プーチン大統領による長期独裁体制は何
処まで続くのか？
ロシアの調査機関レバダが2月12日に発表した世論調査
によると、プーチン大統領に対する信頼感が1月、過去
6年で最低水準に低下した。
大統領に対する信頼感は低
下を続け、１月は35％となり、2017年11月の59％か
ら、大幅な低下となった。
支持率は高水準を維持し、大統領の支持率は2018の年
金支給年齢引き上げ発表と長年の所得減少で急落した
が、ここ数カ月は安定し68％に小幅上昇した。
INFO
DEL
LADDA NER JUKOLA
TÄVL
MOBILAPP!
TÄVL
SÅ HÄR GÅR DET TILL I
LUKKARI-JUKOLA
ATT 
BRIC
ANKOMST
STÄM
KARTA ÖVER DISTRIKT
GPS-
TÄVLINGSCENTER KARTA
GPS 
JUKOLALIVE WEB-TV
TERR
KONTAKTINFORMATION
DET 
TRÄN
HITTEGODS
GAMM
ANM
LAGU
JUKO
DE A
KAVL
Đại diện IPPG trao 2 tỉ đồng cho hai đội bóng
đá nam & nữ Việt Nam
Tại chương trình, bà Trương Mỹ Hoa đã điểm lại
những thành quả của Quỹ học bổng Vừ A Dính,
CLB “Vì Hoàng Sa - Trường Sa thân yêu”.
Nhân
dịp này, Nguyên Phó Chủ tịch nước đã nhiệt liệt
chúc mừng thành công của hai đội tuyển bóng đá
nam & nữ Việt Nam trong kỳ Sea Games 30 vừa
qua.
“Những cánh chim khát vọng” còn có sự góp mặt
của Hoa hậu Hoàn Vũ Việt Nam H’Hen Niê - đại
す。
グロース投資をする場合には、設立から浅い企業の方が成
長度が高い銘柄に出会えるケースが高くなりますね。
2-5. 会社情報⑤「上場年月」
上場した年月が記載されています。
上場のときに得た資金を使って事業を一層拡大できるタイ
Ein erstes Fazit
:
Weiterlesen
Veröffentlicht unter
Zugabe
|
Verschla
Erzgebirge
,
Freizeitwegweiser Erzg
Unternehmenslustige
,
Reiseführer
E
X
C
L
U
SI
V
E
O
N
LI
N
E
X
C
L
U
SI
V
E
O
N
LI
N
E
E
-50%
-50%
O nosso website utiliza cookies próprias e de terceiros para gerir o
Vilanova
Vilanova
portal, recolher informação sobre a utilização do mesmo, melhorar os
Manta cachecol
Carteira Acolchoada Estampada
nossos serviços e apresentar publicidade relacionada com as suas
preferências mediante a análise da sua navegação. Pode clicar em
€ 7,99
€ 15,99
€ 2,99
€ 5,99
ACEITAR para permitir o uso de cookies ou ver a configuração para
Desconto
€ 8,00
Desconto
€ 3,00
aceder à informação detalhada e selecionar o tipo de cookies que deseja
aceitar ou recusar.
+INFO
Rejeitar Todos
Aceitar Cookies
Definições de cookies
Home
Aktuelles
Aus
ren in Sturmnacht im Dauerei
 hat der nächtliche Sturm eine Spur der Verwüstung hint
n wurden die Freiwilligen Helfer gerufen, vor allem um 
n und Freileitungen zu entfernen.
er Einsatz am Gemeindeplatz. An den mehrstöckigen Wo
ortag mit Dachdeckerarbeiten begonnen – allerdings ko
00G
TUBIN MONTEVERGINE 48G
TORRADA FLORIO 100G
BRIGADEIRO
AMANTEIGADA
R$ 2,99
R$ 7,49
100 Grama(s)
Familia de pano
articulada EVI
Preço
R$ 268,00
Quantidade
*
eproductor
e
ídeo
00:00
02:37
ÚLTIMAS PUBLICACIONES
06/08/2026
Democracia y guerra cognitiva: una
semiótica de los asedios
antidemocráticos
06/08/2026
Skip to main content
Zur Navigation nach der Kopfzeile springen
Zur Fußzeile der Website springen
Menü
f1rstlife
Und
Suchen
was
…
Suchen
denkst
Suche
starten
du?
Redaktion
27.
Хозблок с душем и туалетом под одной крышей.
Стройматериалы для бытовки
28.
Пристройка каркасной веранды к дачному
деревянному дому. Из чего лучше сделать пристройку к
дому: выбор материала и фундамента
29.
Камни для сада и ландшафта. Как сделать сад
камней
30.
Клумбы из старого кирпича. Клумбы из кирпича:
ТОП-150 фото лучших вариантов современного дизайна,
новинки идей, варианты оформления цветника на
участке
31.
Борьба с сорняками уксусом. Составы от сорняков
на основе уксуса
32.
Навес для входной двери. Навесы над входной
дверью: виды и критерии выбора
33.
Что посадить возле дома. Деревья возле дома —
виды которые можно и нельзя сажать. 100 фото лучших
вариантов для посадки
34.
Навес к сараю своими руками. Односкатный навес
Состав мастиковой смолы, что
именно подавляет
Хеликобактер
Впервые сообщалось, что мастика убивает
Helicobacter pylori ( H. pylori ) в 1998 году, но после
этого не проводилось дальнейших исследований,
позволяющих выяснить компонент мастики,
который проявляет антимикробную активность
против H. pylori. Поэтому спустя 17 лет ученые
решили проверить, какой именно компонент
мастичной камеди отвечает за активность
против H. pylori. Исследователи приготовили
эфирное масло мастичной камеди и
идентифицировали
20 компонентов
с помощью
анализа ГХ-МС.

## PROMPT
The only acceptable answer is a number: how many lines in the data above hold the word "дому".

## WORKED SOLUTION
2